ChatGPT users’ personal details exposed in data breach, OpenAI reveals

Details stolen include users’ names, email addresses, location data, operating system and the browser they use.

OpenAI said that only users with accounts to access the company’s API interfaces are impacted by the cyber attack.

“This was not a breach of OpenAI’s systems,” OpenAI said in a blog post.

“No chat, API requests, API usage data, passwords, credentials, API keys, payment details, or government IDs were compromised or exposed.”

The company said that it is conducting a security investigation and has removed Mixpanel from its production services.

No evidence has been found of the stolen data being misused, though OpenAI warned that hackers could use it as part of phishing or social engineering attacks.

“We encourage you to remain vigilant for credible-looking phishing attempts or spam,” the firm said.

“The security and privacy of our products are paramount, and we remain resolute in protecting your information and communicating transparently when issues arise.”

It is not the first security incident to impact ChatGPT users since OpenAI launched the AI chatbot in November 2022.
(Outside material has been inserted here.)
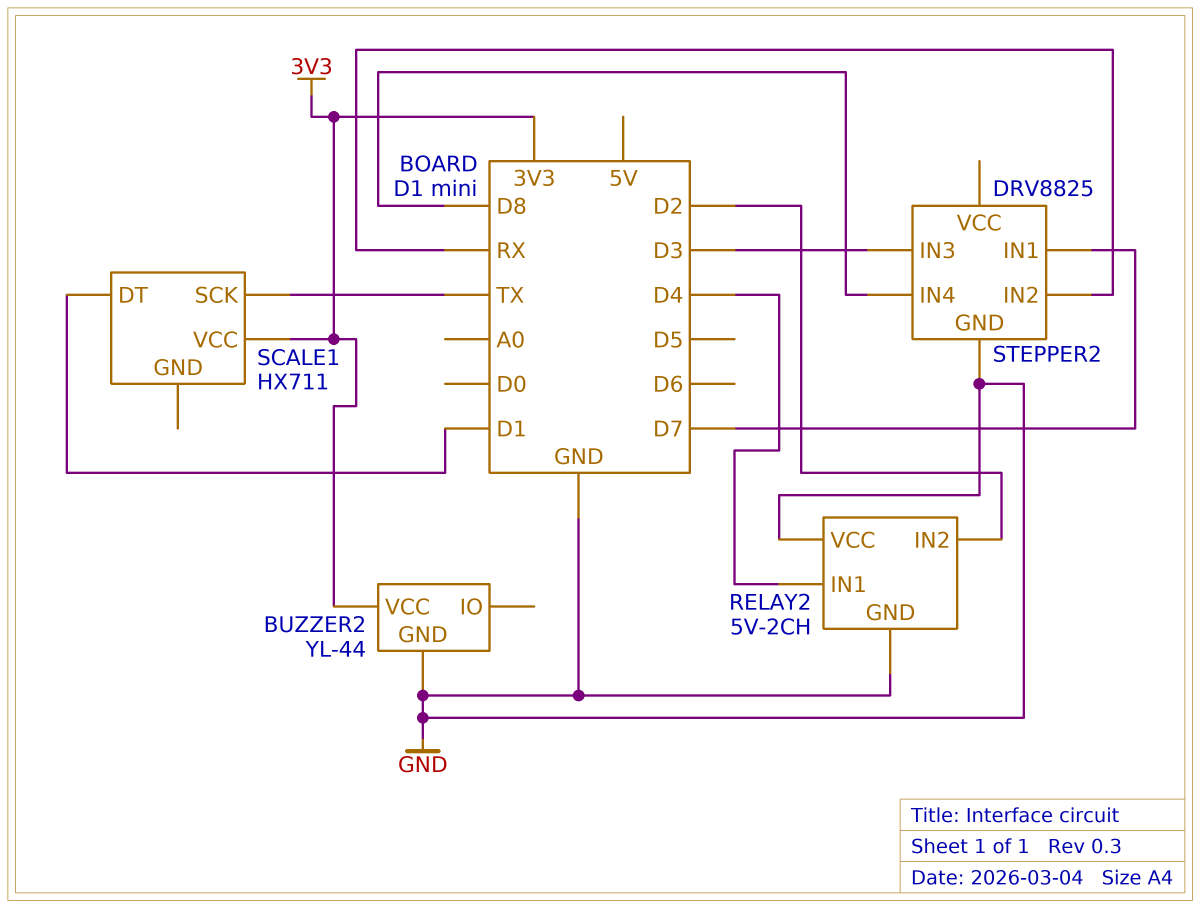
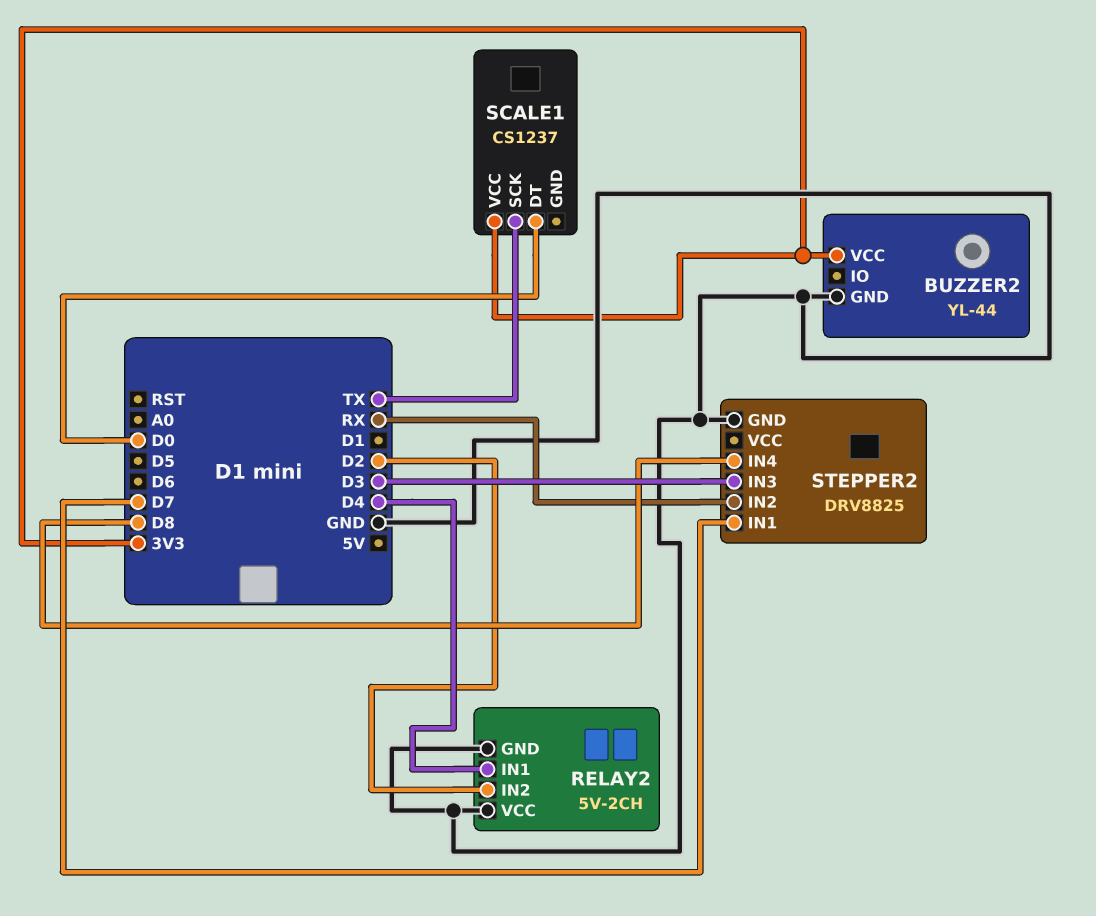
SCALE1: HX711 -> CS1237
SCALE1 pin DT: D1 -> D0

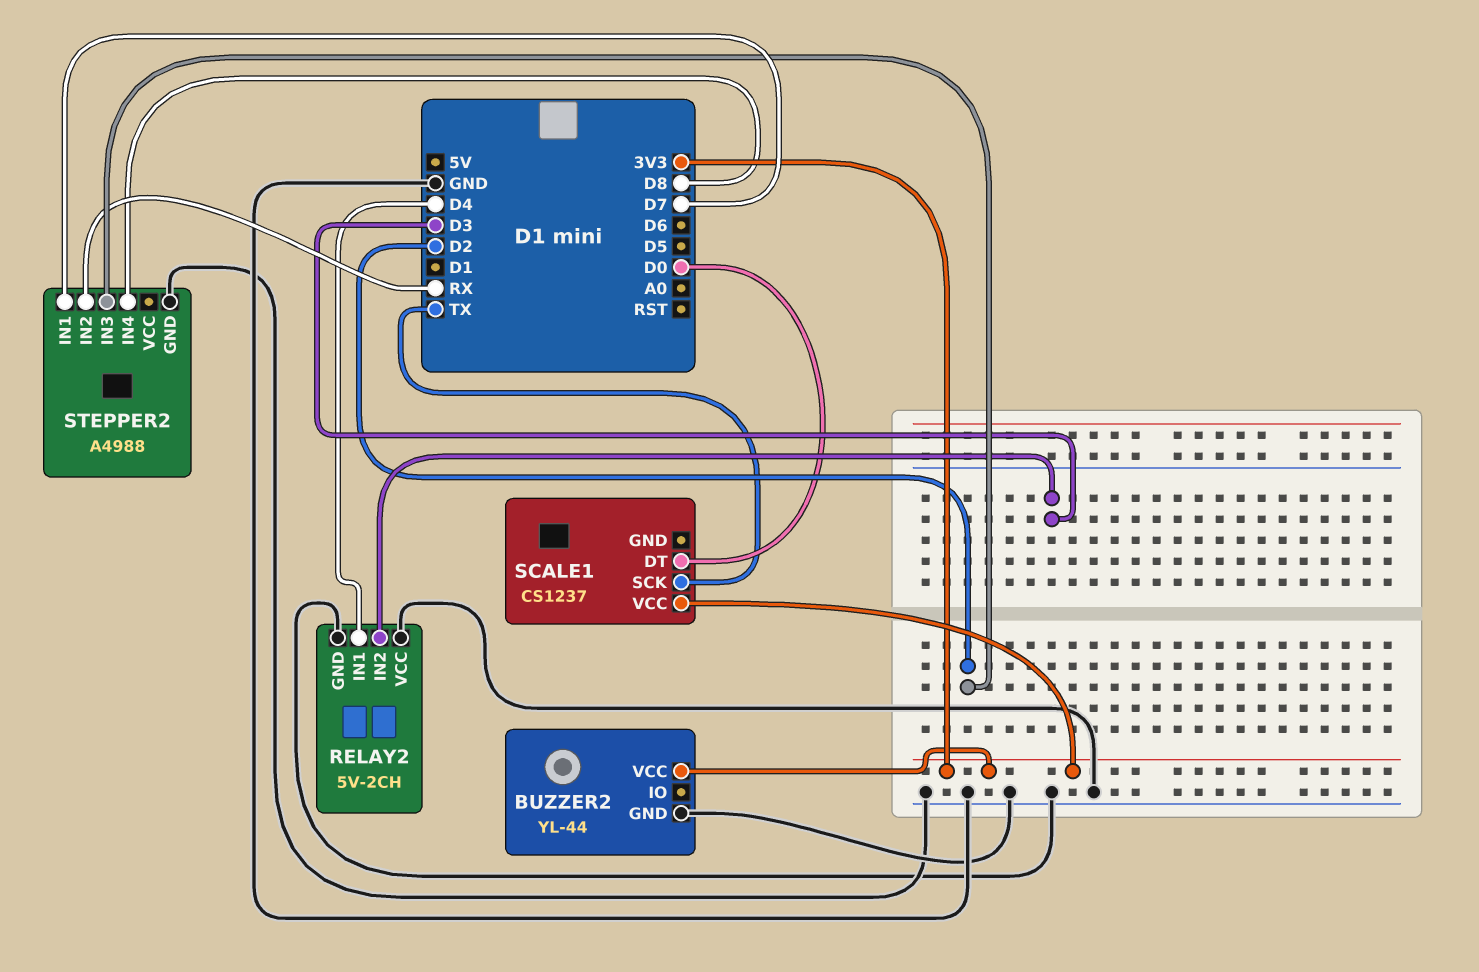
RELAY2 pin IN2: D2 -> D3
STEPPER2: DRV8825 -> A4988
STEPPER2 pin IN3: D3 -> D2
The company was forced to take ChatGPT offline in March 2023 after researchers discovered a bug that allowed some users to see the private details of other active users, including partial payment information and some chat metadata.

Later that year, cyber security firm Group-IB reported that more than 100,000 devices had been infected with malware that stole ChatGPT login credentials, including usernames and passwords.

The incident did not involve a breach of OpenAI’s servers or infrastructure.

Following the latest breach, OpenAI said it would be “conducting additional and expanded security reviews” of the third-party apps and services, as well as “elevating security requirements for all partners and vendors.”